## [EXERCISE DATA]
%%
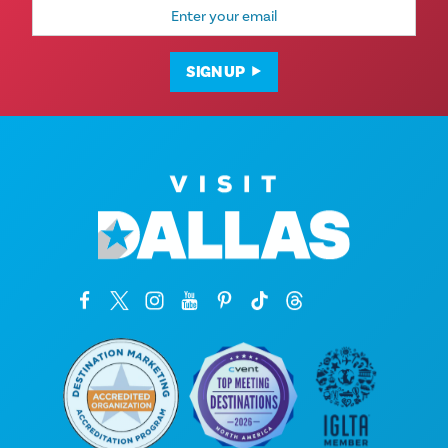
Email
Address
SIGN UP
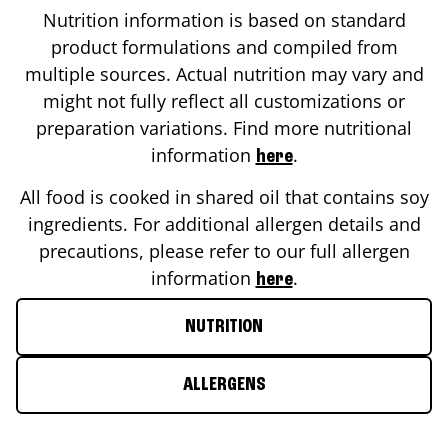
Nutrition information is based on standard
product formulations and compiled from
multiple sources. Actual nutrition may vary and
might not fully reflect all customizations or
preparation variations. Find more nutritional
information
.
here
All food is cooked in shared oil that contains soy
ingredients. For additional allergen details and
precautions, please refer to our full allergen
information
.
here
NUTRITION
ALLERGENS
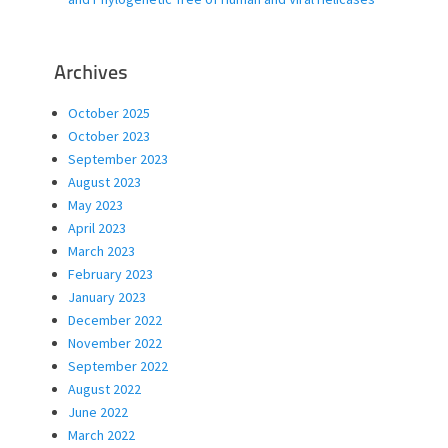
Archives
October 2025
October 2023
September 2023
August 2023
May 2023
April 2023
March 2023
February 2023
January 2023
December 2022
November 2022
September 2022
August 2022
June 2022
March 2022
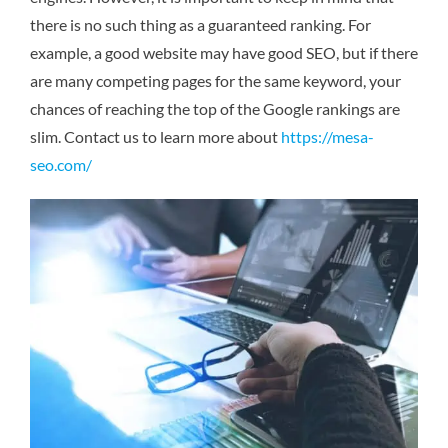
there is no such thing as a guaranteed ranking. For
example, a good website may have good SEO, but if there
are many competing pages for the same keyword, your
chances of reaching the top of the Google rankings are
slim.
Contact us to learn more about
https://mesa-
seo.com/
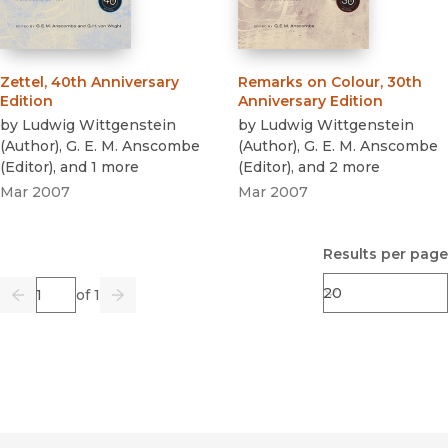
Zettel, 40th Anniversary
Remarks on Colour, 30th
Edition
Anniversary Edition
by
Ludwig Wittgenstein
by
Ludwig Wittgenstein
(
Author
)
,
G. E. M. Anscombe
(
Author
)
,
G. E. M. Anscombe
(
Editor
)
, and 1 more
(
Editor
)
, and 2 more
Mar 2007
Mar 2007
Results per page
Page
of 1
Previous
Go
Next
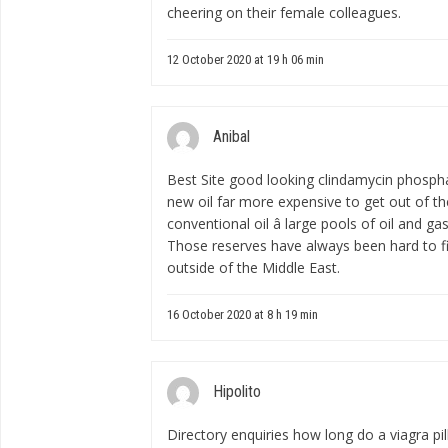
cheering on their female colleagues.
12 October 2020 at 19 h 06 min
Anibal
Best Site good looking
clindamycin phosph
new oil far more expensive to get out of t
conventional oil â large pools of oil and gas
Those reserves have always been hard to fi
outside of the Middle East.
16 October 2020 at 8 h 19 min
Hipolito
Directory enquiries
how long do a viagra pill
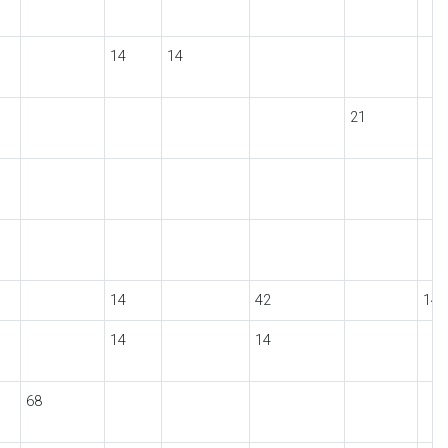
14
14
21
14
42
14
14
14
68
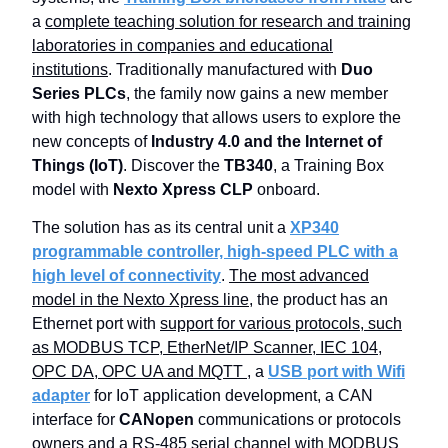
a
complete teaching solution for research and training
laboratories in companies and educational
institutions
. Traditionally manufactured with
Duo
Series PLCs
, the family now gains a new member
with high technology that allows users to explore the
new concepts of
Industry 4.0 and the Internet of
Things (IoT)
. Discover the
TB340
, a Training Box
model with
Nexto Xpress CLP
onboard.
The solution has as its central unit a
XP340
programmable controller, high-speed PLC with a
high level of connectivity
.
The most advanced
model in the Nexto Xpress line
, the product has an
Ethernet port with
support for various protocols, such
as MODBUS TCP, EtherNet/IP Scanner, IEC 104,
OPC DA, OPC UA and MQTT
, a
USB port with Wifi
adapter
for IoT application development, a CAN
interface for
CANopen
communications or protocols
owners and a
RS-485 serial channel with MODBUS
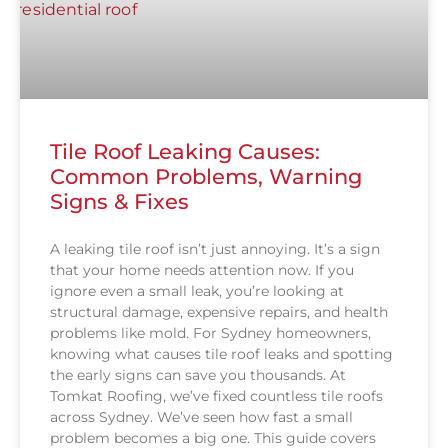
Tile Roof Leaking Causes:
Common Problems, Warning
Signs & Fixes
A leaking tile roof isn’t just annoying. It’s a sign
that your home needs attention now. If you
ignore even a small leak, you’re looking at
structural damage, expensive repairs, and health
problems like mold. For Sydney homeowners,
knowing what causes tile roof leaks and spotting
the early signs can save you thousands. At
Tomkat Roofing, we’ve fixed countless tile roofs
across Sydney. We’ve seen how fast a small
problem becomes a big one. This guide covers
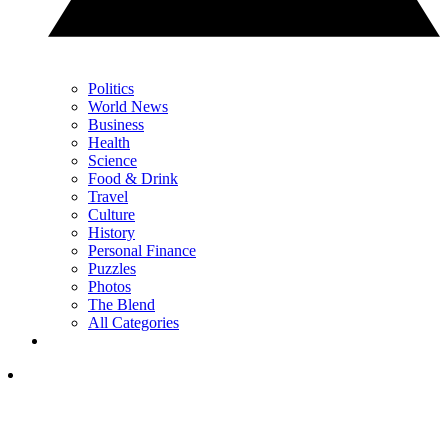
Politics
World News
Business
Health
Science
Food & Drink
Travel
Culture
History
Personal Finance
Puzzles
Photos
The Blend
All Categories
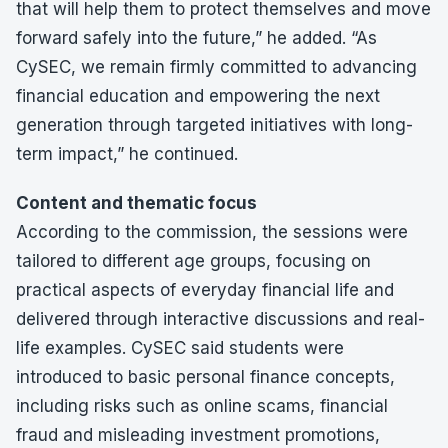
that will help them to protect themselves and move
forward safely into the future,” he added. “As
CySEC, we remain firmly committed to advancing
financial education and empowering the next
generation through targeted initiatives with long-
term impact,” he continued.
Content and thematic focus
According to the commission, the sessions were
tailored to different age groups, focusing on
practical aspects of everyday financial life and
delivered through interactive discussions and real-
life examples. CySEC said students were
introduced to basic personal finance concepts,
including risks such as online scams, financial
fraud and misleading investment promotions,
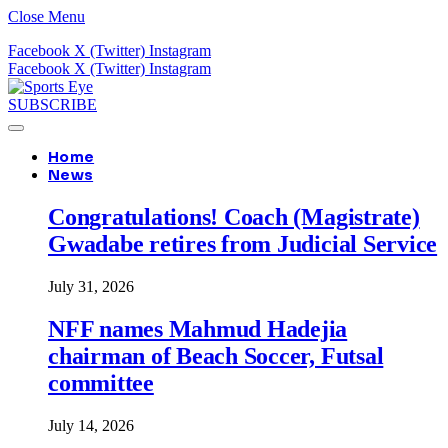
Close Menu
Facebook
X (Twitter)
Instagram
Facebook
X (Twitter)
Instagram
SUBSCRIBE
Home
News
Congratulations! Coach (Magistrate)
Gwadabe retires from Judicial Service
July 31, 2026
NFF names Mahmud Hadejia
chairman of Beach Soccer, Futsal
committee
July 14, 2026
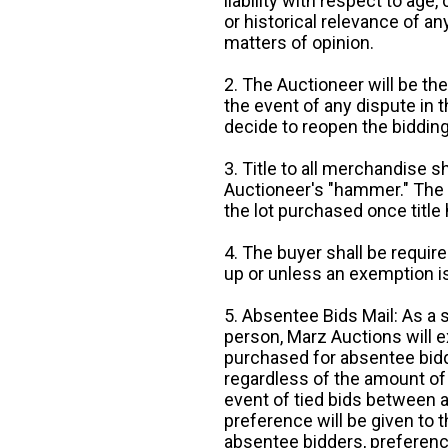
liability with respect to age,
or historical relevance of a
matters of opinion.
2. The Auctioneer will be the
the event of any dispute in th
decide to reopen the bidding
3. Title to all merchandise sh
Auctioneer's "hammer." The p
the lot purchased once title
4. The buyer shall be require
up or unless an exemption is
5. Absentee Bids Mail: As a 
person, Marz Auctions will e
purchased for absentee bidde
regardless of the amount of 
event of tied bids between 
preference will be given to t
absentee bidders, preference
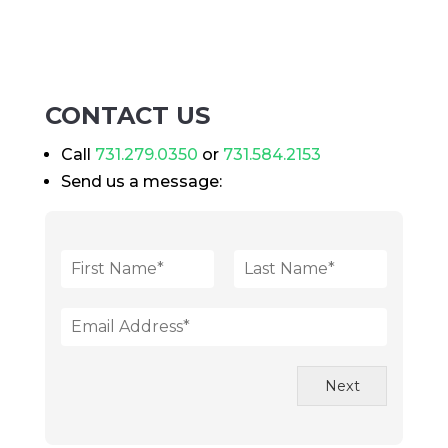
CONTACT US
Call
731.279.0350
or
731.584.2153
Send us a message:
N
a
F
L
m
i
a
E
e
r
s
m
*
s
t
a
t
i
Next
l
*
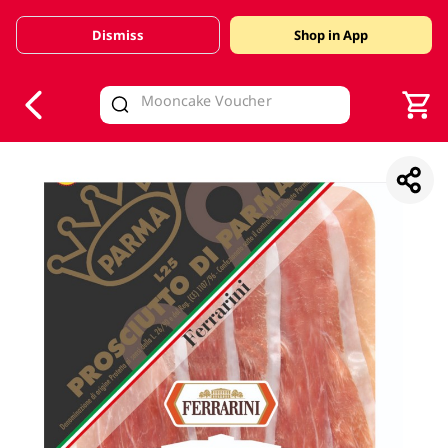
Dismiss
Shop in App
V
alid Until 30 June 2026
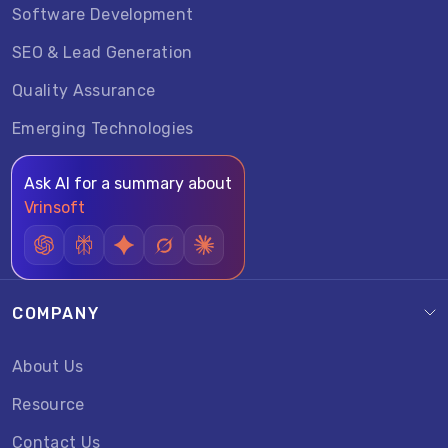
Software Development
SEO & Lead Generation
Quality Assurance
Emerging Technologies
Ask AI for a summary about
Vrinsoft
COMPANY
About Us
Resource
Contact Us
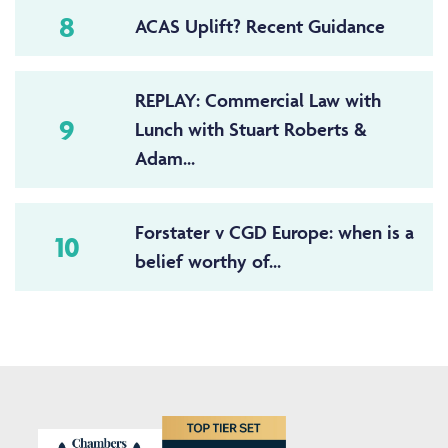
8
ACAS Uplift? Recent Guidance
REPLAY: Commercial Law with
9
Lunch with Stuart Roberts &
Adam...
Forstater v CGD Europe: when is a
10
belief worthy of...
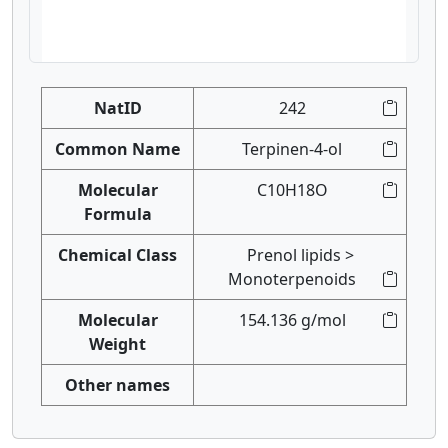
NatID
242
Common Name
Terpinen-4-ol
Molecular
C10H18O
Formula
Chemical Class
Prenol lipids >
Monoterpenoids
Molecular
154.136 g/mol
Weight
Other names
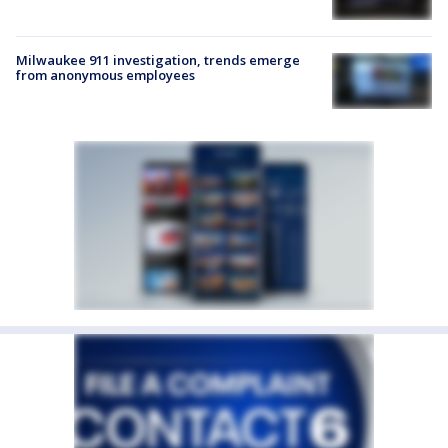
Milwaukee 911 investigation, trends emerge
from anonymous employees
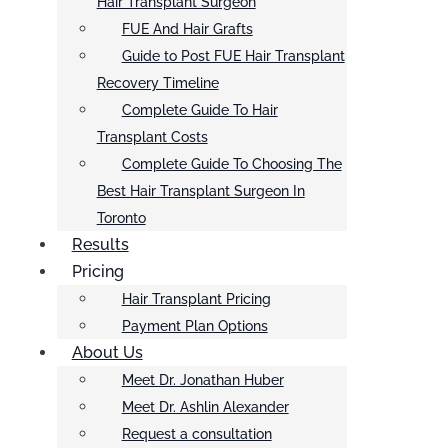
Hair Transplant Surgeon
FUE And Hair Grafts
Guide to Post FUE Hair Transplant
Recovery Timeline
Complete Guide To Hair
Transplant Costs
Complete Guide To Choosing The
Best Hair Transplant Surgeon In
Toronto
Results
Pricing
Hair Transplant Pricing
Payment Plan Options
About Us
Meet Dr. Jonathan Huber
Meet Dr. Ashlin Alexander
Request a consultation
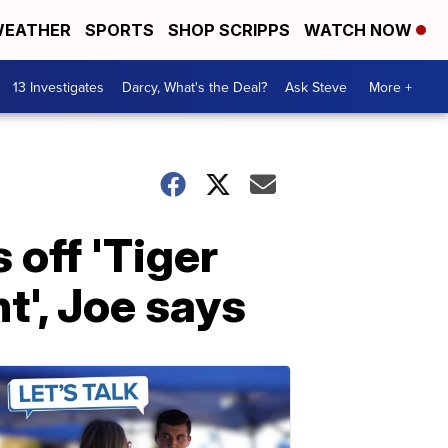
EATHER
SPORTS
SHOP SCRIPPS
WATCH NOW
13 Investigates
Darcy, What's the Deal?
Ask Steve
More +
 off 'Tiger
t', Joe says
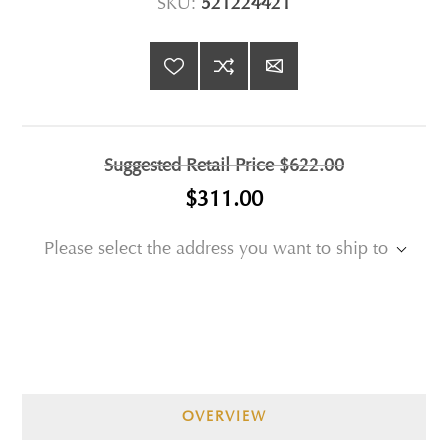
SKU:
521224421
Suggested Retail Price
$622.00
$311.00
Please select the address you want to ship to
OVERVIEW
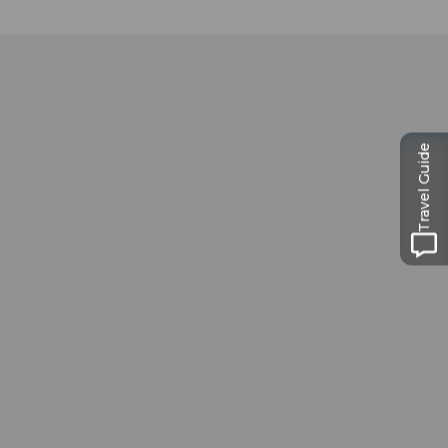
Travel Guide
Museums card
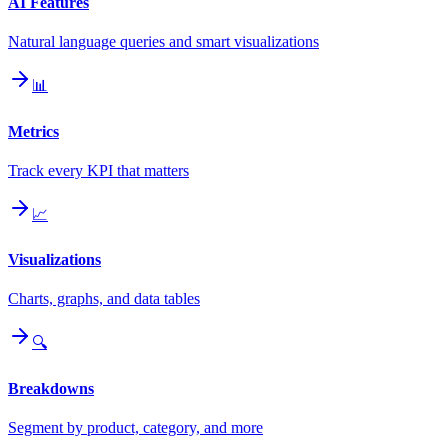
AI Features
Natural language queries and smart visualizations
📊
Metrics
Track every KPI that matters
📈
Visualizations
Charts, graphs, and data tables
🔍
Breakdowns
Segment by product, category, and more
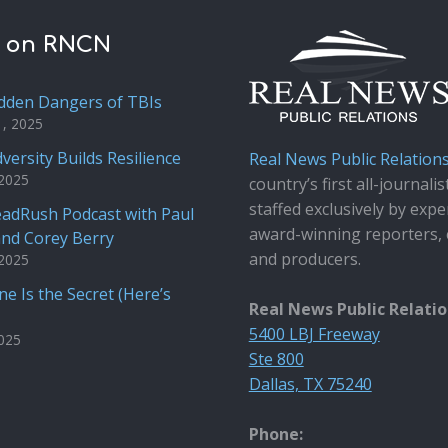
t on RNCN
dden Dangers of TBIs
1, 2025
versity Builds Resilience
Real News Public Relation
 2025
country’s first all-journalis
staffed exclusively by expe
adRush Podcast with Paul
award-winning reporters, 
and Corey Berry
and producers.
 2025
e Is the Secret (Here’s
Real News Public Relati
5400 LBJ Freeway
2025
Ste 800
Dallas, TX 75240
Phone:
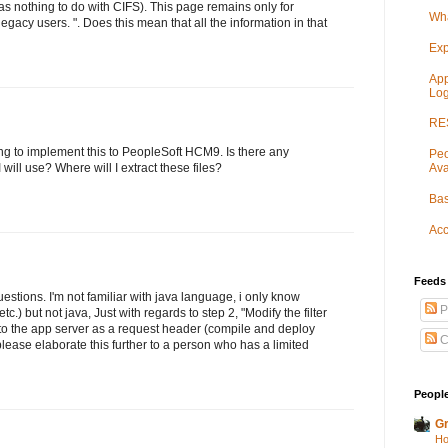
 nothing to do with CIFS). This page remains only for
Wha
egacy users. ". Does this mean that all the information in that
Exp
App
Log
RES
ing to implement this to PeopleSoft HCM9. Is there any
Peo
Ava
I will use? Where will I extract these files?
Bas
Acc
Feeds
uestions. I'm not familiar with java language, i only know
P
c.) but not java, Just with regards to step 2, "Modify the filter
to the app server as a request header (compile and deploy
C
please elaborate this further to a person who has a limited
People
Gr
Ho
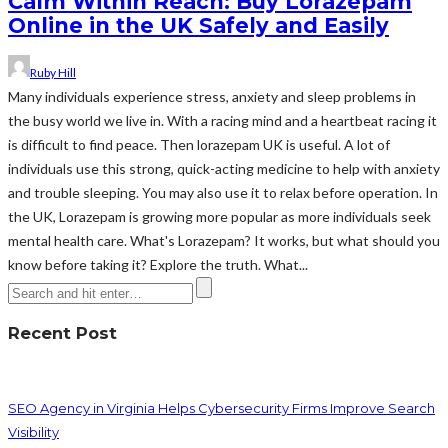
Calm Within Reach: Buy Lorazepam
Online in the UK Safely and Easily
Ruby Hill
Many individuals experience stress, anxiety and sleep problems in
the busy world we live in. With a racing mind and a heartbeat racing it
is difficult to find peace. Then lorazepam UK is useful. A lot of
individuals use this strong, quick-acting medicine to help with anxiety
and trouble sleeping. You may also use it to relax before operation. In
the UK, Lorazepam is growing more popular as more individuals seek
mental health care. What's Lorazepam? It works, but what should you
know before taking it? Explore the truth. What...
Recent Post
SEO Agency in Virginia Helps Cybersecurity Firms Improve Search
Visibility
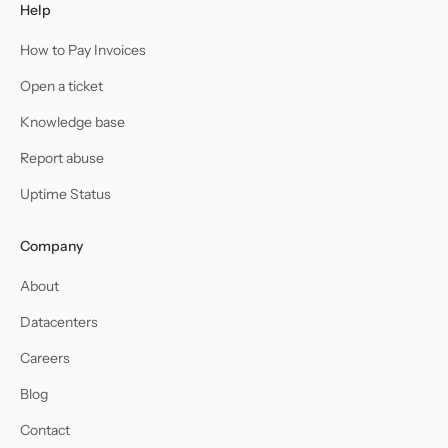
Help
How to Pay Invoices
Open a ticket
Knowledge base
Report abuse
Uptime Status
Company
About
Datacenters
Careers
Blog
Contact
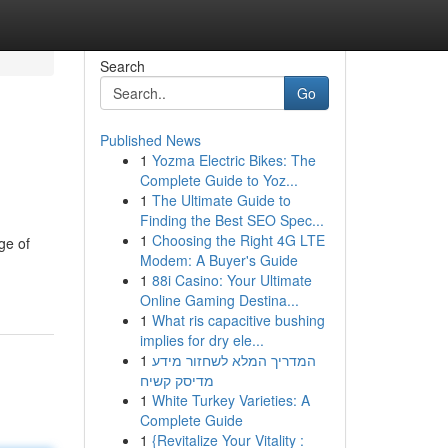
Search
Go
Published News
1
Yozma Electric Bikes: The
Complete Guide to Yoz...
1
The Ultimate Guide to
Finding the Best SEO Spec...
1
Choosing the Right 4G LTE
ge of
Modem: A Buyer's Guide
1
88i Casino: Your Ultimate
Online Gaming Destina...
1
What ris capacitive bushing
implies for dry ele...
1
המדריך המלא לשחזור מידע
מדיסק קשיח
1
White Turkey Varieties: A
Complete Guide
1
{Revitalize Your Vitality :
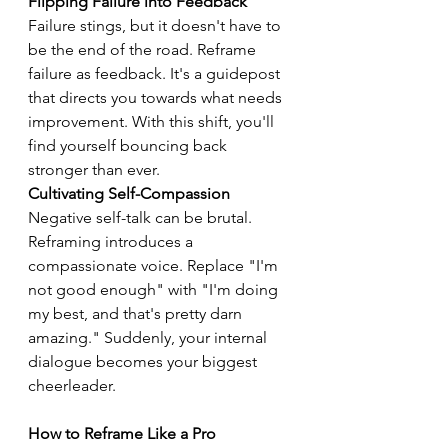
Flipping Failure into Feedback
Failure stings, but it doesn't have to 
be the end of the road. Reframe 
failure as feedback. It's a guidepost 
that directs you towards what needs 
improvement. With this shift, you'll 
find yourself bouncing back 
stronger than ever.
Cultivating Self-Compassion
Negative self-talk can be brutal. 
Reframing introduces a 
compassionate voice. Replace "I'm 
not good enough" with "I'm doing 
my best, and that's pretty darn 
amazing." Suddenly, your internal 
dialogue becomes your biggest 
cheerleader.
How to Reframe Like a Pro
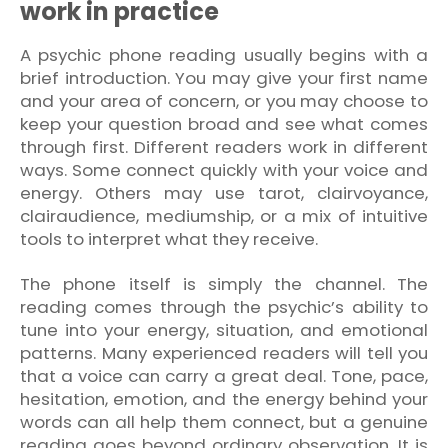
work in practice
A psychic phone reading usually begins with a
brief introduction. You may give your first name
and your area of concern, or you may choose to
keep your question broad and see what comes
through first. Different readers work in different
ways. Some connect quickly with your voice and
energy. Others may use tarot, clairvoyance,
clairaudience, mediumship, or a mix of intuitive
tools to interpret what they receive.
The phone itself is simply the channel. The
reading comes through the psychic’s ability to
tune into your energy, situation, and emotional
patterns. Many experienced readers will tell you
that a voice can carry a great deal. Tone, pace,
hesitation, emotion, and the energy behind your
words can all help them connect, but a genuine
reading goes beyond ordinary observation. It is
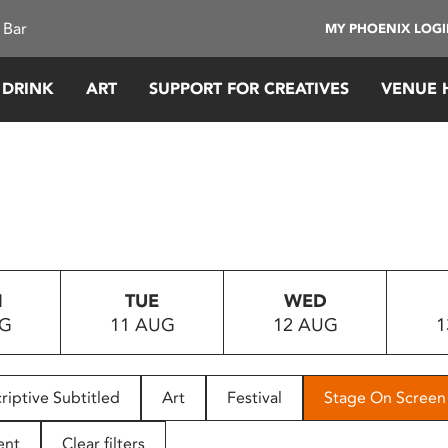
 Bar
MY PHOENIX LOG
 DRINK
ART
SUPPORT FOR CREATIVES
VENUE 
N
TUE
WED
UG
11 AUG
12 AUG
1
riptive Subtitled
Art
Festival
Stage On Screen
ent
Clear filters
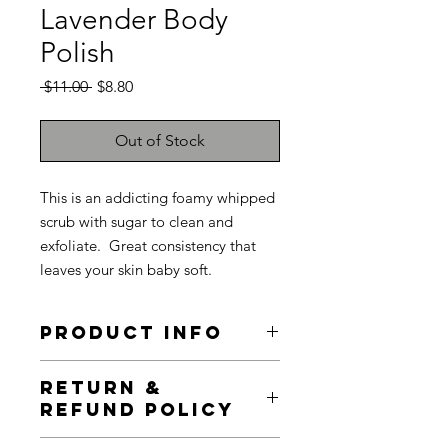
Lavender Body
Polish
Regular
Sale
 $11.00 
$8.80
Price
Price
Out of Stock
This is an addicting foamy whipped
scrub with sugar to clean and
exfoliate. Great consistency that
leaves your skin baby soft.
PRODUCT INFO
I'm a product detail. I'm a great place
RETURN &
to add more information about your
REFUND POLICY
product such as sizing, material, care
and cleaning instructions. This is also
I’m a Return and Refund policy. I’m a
%%
## [WHAT IS EXPECTED]
Using the data above, transcribe exactly the lines between those containing "product has an" and "A leaking tile", inclusive, and leave every picture behind.

## [TASK ANSWER]
, the product has an
Ethernet port with
support for various protocols, such
as MODBUS TCP, EtherNet/IP Scanner, IEC 104,
OPC DA, OPC UA and MQTT
, a
USB port with Wifi
adapter
for IoT application development, a CAN
interface for
CANopen
communications or protocols
owners and a
RS-485 serial channel with MODBUS
Tile Roof Leaking Causes:
Common Problems, Warning
Signs & Fixes
A leaking tile roof isn’t just annoying. It’s a sign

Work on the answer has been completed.